Sitting in fifth place in the Premier League, out of the Capital One Cup, knocked down from the Champions League to the Europa League and low on confidence, Manchester United are a mess.
Having won just nine of their last twenty-seven games in all competitions, the Red Devils are almost unrecognisable – what the fans are being put through right now is a far cry from their two Champions League finals in three seasons; the second of which was a mere five years ago.
Manchester United are a car crash:
The written-off car: The players
Whilst some parts still work well, others are beyond repair and no longer of any use to the function of the vehicle. The airbags? David de Gea and Anthony Martial, the men who offer a feeling of security and safety even in the worst of situations. The wheels? Chris Smalling and Wayne Rooney, the parts who, when pumped up and working well, can’t do any wrong, but when deflated lead to the non-performance of the entire unit. The seat heaters and cup holders: Phil Jones and Michael Carrick. Luxury items who don’t do all that much and aren’t even used half the time.
The driver of the other car: The Glazer family
The real villains of the piece, the Glazer family plunging the club into debt parallels the perpetrator having a few drinks before getting behind the wheel. One thing leads to another, and the lack of care for United as a football club equals the reckless drink-driving by the guilty party in this car crash. However, they won’t acknowledge that they are indeed guilty, instead continuing to drink and drive – or in real terms, destroy a mighty footballing institution with no remorse.
The manufacturer of the written-off car: Sir Alex Ferguson
Priding itself on maximum efficiency in majestic performance, the company who manufactured the vehicle involved in the crash was mercilessly perfect a mere decade ago. However, they took their foot off the gas, so to speak, and when this particular vehicle left the factory, it was sub-standard and only scraped through its testing. Sir Alex Ferguson is the genius who made/sourced and fitted all the relevant parts (the players) – but the cars he made ten to fifteen years ago were far superior to the one involved in the crash. It may have survived had he done more in the final years of reign.

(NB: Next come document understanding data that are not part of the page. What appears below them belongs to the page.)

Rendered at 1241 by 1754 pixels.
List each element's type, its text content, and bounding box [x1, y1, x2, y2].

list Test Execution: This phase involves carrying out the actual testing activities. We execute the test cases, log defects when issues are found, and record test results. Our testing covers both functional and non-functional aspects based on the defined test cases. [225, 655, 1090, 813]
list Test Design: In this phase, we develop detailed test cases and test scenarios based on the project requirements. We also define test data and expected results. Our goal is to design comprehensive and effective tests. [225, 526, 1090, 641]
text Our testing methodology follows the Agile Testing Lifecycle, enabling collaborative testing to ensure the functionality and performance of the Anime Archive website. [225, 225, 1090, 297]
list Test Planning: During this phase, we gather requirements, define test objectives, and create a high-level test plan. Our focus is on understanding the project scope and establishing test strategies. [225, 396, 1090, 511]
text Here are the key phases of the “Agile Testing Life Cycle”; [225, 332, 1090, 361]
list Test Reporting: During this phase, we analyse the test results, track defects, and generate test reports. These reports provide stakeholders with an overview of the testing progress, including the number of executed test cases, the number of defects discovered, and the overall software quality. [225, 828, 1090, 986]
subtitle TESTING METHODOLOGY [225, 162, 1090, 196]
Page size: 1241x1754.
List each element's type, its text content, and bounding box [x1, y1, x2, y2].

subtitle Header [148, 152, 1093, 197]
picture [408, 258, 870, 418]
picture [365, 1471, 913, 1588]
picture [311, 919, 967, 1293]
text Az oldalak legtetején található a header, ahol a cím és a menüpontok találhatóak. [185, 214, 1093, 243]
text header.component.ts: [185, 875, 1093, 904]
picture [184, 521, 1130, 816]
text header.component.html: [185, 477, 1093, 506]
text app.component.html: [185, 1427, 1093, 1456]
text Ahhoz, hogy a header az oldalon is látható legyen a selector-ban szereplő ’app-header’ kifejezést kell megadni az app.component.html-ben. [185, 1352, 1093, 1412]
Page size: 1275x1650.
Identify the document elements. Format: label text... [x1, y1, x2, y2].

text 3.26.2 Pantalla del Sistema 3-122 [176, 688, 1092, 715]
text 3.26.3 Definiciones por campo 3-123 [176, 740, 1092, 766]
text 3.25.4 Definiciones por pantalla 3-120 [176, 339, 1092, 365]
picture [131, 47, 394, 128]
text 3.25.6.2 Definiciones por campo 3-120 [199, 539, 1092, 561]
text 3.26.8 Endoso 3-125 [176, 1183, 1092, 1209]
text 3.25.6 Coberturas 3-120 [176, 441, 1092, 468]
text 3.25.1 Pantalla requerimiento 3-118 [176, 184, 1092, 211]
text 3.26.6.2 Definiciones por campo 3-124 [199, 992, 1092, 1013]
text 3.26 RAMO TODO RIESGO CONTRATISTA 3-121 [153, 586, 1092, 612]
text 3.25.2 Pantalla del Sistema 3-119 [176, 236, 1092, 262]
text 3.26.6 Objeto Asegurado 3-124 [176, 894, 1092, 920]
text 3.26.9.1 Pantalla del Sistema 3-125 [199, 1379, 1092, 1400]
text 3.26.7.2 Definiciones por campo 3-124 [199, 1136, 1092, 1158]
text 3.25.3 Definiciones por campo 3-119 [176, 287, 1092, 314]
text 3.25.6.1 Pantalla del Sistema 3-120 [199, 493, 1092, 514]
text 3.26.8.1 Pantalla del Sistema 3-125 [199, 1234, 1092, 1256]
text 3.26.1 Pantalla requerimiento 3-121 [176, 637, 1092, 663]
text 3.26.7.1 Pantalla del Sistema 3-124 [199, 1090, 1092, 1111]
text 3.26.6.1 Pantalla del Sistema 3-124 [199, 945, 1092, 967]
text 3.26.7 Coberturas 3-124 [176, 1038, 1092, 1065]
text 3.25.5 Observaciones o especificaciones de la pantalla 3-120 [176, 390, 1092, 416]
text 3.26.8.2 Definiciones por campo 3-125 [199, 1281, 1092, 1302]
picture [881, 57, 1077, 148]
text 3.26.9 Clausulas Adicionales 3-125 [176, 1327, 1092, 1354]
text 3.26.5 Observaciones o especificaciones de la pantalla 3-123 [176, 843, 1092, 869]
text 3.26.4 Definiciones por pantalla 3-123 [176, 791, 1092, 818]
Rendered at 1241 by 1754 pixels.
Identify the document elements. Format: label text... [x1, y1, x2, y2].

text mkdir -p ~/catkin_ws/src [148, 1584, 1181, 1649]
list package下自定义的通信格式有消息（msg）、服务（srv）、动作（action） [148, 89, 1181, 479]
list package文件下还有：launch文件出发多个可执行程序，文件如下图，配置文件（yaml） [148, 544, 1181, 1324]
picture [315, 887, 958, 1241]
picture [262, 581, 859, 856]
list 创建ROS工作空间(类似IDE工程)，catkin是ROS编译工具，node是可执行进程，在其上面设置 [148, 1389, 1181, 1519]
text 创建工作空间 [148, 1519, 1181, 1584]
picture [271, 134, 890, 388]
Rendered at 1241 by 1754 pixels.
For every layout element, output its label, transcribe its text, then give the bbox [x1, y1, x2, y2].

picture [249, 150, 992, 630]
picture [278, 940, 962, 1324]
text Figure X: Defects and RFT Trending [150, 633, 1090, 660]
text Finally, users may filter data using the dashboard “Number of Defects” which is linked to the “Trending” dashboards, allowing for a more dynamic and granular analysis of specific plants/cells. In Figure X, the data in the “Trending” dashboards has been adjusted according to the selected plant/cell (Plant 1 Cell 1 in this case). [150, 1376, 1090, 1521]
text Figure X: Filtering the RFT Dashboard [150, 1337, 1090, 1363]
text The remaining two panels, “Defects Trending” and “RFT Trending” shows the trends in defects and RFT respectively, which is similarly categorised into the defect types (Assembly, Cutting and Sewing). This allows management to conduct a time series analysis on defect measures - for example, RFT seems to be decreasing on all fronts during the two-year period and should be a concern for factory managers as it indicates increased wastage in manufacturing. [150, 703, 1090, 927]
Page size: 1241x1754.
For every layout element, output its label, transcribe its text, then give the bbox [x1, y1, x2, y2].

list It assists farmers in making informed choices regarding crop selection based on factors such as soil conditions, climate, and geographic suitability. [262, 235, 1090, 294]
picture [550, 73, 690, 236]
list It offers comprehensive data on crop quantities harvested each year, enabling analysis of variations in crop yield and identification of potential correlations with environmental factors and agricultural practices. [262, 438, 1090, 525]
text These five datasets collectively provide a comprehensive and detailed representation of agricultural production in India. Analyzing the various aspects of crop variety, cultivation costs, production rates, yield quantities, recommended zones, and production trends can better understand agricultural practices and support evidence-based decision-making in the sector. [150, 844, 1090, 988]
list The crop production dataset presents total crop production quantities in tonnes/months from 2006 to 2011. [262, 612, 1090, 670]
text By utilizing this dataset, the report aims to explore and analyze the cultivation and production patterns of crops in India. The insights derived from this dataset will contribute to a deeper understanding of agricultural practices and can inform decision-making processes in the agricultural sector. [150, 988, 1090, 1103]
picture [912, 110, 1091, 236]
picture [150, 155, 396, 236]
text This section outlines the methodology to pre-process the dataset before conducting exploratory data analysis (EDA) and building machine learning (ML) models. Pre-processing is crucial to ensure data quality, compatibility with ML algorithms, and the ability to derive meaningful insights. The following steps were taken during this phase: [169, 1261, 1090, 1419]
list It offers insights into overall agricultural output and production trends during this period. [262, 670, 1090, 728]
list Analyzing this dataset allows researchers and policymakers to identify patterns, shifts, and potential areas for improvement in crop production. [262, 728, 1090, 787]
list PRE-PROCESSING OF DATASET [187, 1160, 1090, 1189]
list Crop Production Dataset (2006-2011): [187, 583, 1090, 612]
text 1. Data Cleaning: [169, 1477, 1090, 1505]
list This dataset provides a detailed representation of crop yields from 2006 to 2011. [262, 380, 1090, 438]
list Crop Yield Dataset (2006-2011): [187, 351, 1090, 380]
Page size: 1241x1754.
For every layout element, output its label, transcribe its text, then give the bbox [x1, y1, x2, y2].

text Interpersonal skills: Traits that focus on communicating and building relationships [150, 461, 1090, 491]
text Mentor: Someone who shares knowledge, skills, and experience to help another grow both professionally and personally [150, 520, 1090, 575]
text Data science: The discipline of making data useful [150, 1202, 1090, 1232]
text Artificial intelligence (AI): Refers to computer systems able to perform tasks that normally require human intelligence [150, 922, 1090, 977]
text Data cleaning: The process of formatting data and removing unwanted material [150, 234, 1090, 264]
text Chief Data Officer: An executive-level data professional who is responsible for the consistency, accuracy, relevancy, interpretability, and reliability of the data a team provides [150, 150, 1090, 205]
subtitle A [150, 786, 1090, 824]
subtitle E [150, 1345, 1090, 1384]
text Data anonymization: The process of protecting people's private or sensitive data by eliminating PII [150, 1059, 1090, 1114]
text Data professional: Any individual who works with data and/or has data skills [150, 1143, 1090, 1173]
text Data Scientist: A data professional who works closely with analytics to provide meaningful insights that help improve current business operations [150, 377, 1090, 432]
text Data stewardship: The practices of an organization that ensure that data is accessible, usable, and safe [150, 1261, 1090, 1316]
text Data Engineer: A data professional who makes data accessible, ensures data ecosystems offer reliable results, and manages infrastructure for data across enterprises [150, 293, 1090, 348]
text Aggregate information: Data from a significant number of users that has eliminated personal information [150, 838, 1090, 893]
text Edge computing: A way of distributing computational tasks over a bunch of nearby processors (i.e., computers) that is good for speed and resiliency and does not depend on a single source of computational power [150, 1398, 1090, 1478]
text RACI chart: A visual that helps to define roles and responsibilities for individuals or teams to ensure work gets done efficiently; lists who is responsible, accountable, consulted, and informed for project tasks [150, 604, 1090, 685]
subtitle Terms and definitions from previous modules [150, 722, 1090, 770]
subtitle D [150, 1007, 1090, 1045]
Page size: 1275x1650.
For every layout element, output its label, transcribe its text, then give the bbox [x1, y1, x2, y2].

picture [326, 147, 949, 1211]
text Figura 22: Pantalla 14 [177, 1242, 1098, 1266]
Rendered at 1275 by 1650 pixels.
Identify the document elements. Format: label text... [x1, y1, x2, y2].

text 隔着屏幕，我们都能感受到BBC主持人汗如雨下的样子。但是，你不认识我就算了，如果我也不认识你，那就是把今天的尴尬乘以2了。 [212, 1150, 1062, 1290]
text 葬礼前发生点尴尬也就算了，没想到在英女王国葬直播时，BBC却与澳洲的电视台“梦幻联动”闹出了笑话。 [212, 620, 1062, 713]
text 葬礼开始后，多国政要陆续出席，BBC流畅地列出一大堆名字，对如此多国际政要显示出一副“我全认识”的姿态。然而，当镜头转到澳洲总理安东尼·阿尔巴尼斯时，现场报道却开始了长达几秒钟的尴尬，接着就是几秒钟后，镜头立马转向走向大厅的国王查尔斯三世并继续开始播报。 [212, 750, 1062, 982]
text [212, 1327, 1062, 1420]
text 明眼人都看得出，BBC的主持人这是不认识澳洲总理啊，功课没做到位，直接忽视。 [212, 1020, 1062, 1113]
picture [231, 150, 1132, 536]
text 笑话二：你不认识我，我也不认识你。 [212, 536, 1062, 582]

Doctor calling for use of risky surgery to save the injured victim: Louis van Gaal
With the victim of the car crash lying in hospital, comatose and hooked up to a life support machine, he needs the very best care in order to pull through. Proven surgeon Louis van Gaal was flown in from a top job in the Netherlands in order to provide this care, but the surgery he is proposing is risky. This surgery, of course, is his “philosophy”. He’s currently halfway through the procedure and the patient is encountering huge blood loss, with risk of serious brain damage and possibly heart failure. One or two more wrong moves from Van Gaal and the patient, or the club in real terms, could leave his care almost entirely different – and damaged beyond repair.
Witness to the crash: Ryan Giggs
The Welshman plays the role of the bystander who saw the drunken driver’s car heading towards the unknowing victim’s vehicle, but couldn’t do anything about it – however he’s also reluctant to take a stand and testify in court against the perpetrator, in fear that it would ruin his image, since his testimony would send a man to jail. Giggs needs to put his foot down and help fix the club, rather than continuing in his current role as Van Gaal’s puppet.
The greedy defence lawyer: Ed Woodward
Instead of letting justice take its course, Woodward is defending the obviously guilty man – instead of fixing what is a terrible situation, he is skirting around the subject and doing everything he can to earn himself money. If Woodward cared about the club (or in the analogy, justice being served), he’d pull his finger out and bring the right manager in, bring the right players in and make a real solid foundation to move the club forward and onto its expected glories. Instead, he’s arsing around with noodle sponsorship deals and the like – treating United like a business rather than a football club; treating the law like an economic venture rather than a protection of the greater good.
So there you have it. Manchester United fit into a car crash analogy like a hand into a glove. Let’s hope that the next thing United fit into is the top four though, rather than mid-table, which is certainly where things are heading if this keeps up!